O pedido de aplicação de medida
cautelar diversa da prisão (art. 319 do CPP) deverá ser fundamentado na
necessidade e na adequação da medida eleita para o caso concreto.
Crimes que envolvam
violência doméstica e familiar contra mulher, criança, adolescente, idoso,
enfermo ou pessoa com deficiência
Nos crimes que envolvam violência
doméstica e familiar contra mulher, criança, adolescente, idoso, enfermo ou
pessoa com deficiência, o membro do Ministério Público:
I – diligenciará para assegurar
que, caso a vítima tenha formulado pedido de medidas protetivas de urgência
quando do registro da ocorrência, tais pedidos sejam apreciados pelo juiz da
audiência de custódia quando da eventual concessão de liberdade provisória ao
autuado;
II – avaliará a conveniência de
requerer medidas protetivas de urgência para condicionarem a liberdade do
autuado, mesmo que a vítima não tenha formulado requerimentos de tal natureza;
III – requererá ao juízo, no caso
de concessão e liberdade provisória ao autuado, para que se realize a intimação
da vítima, nos termos do art. 21 da Lei Maria da Penha.

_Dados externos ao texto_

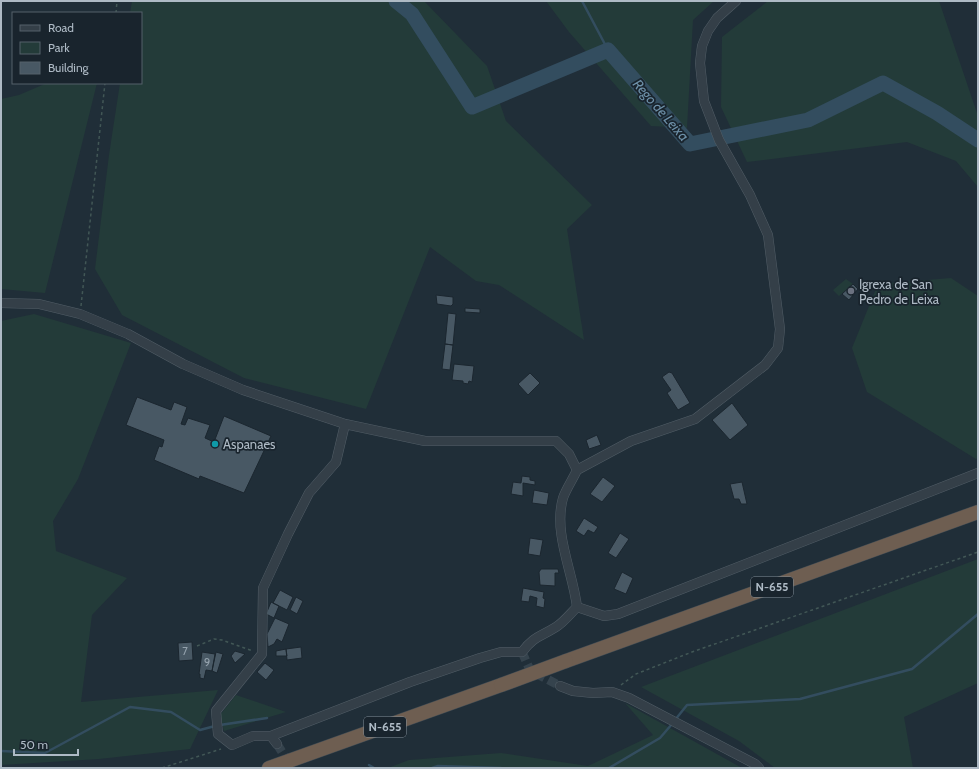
<svg xmlns="http://www.w3.org/2000/svg" width="979" height="769" font-family="Cabin,sans-serif">
<style>
.green{fill:#233b39}
.lines{fill:none;stroke-linecap:round;stroke-linejoin:round}
.stream{stroke:#334d5f;stroke-width:2.5}
.river{stroke:#334d5f;stroke-width:15}
.building{fill:#485864;stroke:#1b262f}
.minor-tunnel{stroke:#35434d;stroke-width:9;stroke-dasharray:9 4.5;stroke-linecap:butt}
.minor-casing{stroke:#515d66;stroke-width:10}
.highway-casing{stroke:#3e4a53;stroke-width:15}
.path{stroke:#425756;stroke-width:1.5;stroke-dasharray:3 3;stroke-linecap:butt}
.minor{stroke:#343f48;stroke-width:9}
.highway{stroke:#6e5e51;stroke-width:14}
.highway-bridge-casing{stroke:#3e4a53;stroke-width:15;stroke-linecap:butt}
.highway-bridge{stroke:#6e5e51;stroke-width:14}
.worship-dot{fill:#6b7280;stroke:#19242d;stroke-width:1.5}
.culture-dot{fill:#0f9aa8;stroke:#19242d;stroke-width:1.5}
.labels{text-anchor:middle;stroke-width:3.5;stroke-linejoin:round;paint-order:stroke}
.number-label{font-size:11px;fill:#94a2ad}
.shield{fill:#19242d;stroke:#818d97;stroke-width:1}
.shield-label{font-size:12px;font-weight:bold;fill:#aebac5}
.poi-label{font-size:13px;fill:#aebac5;stroke:#19242d;text-anchor:start}
.water-label{font-size:14px;font-style:italic;fill:#6e91a9;stroke:#19242d}
</style>
<rect width="100%" height="100%" fill="#202e38"/>
<path class="green" d="M 132,1 L 424,1 L 487,66 L 506,121 L 592,205 L 567,229 L 584,340 L 499,285 L 476,281 L 430,247 L 366,409 L 244,378 L 122,315 L 95,269 L 109,155 L 120,83 L 141,83 L 141,13 L 130,13 Z
M 546,1 L 714,1 L 693,20 L 687,128 L 651,126 L 569,32 Z
M 768,1 L 939,1 L 978,116 L 978,187 L 956,161 L 907,142 L 747,162 L 721,107 L 722,37 Z
M 47,83 L 97,83 L 45,293 L 1,289 L 1,99 L 19,95 Z
M 951,278 L 978,296 L 978,458 L 976,459 L 867,392 L 852,348 L 878,284 Z
M 846,279 L 853,284 L 839,296 L 833,290 Z
M 34,314 L 131,343 L 78,479 L 53,521 L 56,551 L 127,578 L 92,615 L 81,702 L 218,690 L 190,749 L 99,759 L 1,765 L 1,321 Z
M 978,559 L 978,683 L 904,717 L 913,768 L 775,768 L 739,741 L 641,687 Z
M 236,695 L 286,712 L 224,731 L 220,715 Z
M 625,703 L 742,768 L 388,768 L 409,760 L 501,753 L 588,766 L 653,735 Z"/>
<g class="lines">
<path class="stream" d="M 582,1 L 608,50
M 675,720 L 687,705 L 800,699 L 912,669 L 978,614
M 220,725 L 267,718
M 1,751 L 45,753 L 130,707 L 171,712 L 200,730 L 215,726
M 369,765 L 374,768
M 432,768 L 438,766 L 501,768
M 609,768 L 660,738 L 672,724"/>
<path class="river" d="M 396,1 L 412,14 L 472,107 L 608,50 L 690,144 L 808,120 L 883,83 L 937,113 L 978,140"/>
</g>
<path class="building" d="M 853,284 L 858,289 L 849,300 L 842,294 Z
M 436,295 L 453,297 L 453,304 L 451,306 L 437,304 Z
M 465,308 L 480,309 L 480,313 L 465,312 Z
M 448,313 L 456,314 L 453,345 L 445,344 Z
M 445,344 L 453,345 L 450,370 L 442,369 Z
M 454,364 L 474,366 L 472,382 L 469,381 L 468,384 L 463,383 L 463,381 L 452,380 Z
M 669,372 L 672,373 L 690,403 L 678,410 L 667,393 L 671,390 L 662,377 Z
M 530,373 L 540,383 L 528,395 L 518,384 Z
M 137,397 L 171,410 L 174,402 L 187,407 L 181,424 L 185,425 L 188,418 L 210,425 L 205,438 L 214,442 L 224,416 L 271,436 L 244,493 L 200,476 L 199,479 L 154,460 L 159,446 L 162,447 L 164,440 L 126,425 Z
M 732,403 L 748,425 L 730,440 L 712,420 Z
M 597,435 L 601,445 L 589,449 L 586,440 Z
M 522,476 L 530,477 L 530,480 L 535,481 L 535,485 L 523,483 L 523,496 L 511,494 L 513,482 L 521,483 Z
M 603,477 L 615,486 L 602,502 L 590,494 Z
M 742,482 L 747,504 L 741,504 L 739,499 L 734,499 L 730,484 Z
M 534,490 L 549,493 L 547,505 L 532,503 Z
M 584,518 L 598,527 L 594,533 L 588,530 L 584,536 L 576,531 Z
M 620,533 L 629,539 L 616,558 L 608,553 Z
M 530,538 L 543,540 L 540,556 L 528,554 Z
M 541,569 L 558,569 L 559,573 L 555,573 L 555,586 L 540,585 L 539,572 Z
M 622,572 L 633,578 L 626,594 L 614,589 Z
M 523,588 L 544,592 L 543,598 L 545,599 L 544,608 L 536,606 L 537,598 L 530,596 L 529,602 L 521,601 Z
M 280,590 L 293,597 L 287,610 L 273,603 Z
M 296,597 L 303,601 L 297,614 L 290,610 Z
M 271,602 L 279,606 L 274,618 L 266,614 Z
M 275,618 L 289,624 L 282,642 L 277,639 L 274,644 L 268,647 L 267,634 Z
M 192,642 L 193,660 L 179,661 L 178,643 Z
M 301,647 L 302,658 L 287,660 L 286,649 Z
M 286,649 L 287,656 L 276,656 L 276,651 Z
M 235,651 L 245,654 L 235,663 L 231,656 Z
M 202,652 L 215,654 L 212,671 L 206,670 L 204,679 L 200,678 L 200,674 L 199,674 Z
M 216,652 L 223,654 L 217,673 L 212,671 Z
M 265,663 L 274,670 L 266,680 L 257,672 Z"/>
<g class="lines">
<path class="minor-tunnel" d="M 522,652 L 530,670 L 560,686
M 277,744 L 292,768"/>
<defs>
<path id="minor" d="M 1,303 L 39,304 L 80,314 L 128,334 L 183,364 L 243,390 L 345,424 L 425,441 L 556,441 L 569,454 L 577,470 C 573,479 566,489 563,498 C 553,533 573,572 577,607 C 570,614 564,622 556,627 C 540,637 534,636 522,652 L 501,652 L 480,658 L 410,682 L 271,736 L 277,744
M 577,470 L 631,441 L 695,419 L 765,365 L 778,348 L 780,329 L 768,235 L 750,195 L 719,140 L 704,101 L 700,63 L 702,46 L 708,31 L 717,18 L 736,1
M 577,607 L 604,616 L 618,614 L 978,473
M 560,686 L 573,691 L 593,693 L 612,692 L 629,698 L 755,764 L 759,768
M 271,736 L 253,736 L 232,745 L 218,734 L 216,711 L 262,654 L 263,588 L 288,534 L 309,493 L 336,462 L 345,424"/>
<path id="highway" d="M 566,661 L 978,512
M 269,768 L 501,685"/>
</defs>
<use href="#minor" class="minor-casing"/>
<use href="#highway" class="highway-casing"/>
<path class="path" d="M 116,13 L 117,1
M 81,306 L 105,83
M 197,646 L 214,639 L 222,640 L 253,651
M 621,685 L 636,674 L 692,652 L 978,552
M 162,768 L 221,749"/>
<use href="#minor" class="minor"/>
<use href="#highway" class="highway"/>
<defs>
<path id="highway-bridge" d="M 501,685 L 566,661"/>
</defs>
<use href="#highway-bridge" class="highway-bridge-casing"/>
<use href="#highway-bridge" class="highway-bridge"/>
</g>
<circle class="worship-dot" cx="851" cy="291" r="4"/>
<circle class="culture-dot" cx="215" cy="444" r="4"/>
<g class="labels">
<g class="number-label">
<text x="185" y="655">7</text>
<text x="207" y="666">9</text>
</g>
<g class="shield">
<rect x="751" y="577" width="42" height="20" rx="3"/>
<rect x="364" y="717" width="42" height="20" rx="3"/>
</g>
<g class="shield-label">
<text x="772" y="591">N-655</text>
<text x="385" y="731">N-655</text>
</g>
<g class="poi-label">
<text x="859" y="289">Igrexa de San<tspan x="859" dy="15">Pedro de Leixa</tspan></text>
<text x="223" y="449">Aspanaes</text>
</g>
<g class="water-label">
<text transform="translate(661 110) rotate(49)" y="5">Rego de Leixa</text>
</g>
</g>
<rect width="979" height="769" fill="none" stroke="#aebac5" stroke-width="4"/>
<rect x="12" y="12" width="130" height="72" fill="#19242d" stroke="#55606a"/>
<rect x="20" y="25" width="20" height="6" fill="#343f48" stroke="#55606a"/>
<text x="48" y="32" font-size="12" fill="#aebac5">Road</text>
<rect x="20" y="42" width="20" height="12" fill="#233b39" stroke="#55606a"/>
<text x="48" y="52" font-size="12" fill="#aebac5">Park</text>
<rect x="20" y="62" width="20" height="12" fill="#485864" stroke="#55606a"/>
<text x="48" y="72" font-size="12" fill="#aebac5">Building</text>
<path d="M14 749v6h64v-6" fill="none" stroke="#aebac5" stroke-width="2"/>
<text x="20" y="749" font-size="12" fill="#aebac5" stroke="#19242d" stroke-width="3" paint-order="stroke">50 m</text>
</svg>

IV – analisará a presença de
fatores de risco próprios do contexto dessa forma de criminalidade para avaliar
a necessidade de requerimento de decretação da prisão preventiva, especialmente
em casos de desobediência à ordem de medida protetiva de urgência.
Se houver indícios de que a
pessoa presa sofreu maus-tratos ou tortura
Havendo notícia da prática de
maus-tratos ou de tortura, o membro do Ministério Público avaliará a
necessidade de requerer a concessão da medida de proteção cabível, primordialmente
para assegurar a integridade pessoal do denunciante, das testemunhas, do servidor
que constatou a ocorrência da prática abusiva e de seus familiares. Se
conveniente, avaliará ainda a formulação de pedido de sigilo das informações.
Além disso, o membro do
Ministério Público que participou da audiência deverá, imediatamente,
requisitar a instauração de investigação dos fatos noticiados ou determinar a
abertura de procedimento de investigação criminal, sem prejuízo da atribuição
do membro do Ministério Público com atuação perante o juízo competente para
eventual e futura ação penal.
O Ministério Público diligenciará
para que o registro das declarações prestadas pelo preso na audiência de
custódia, em mídia ou em qualquer outro tipo de documentação, instrua os autos
da apuração da notícia de maus-tratos ou de tortura.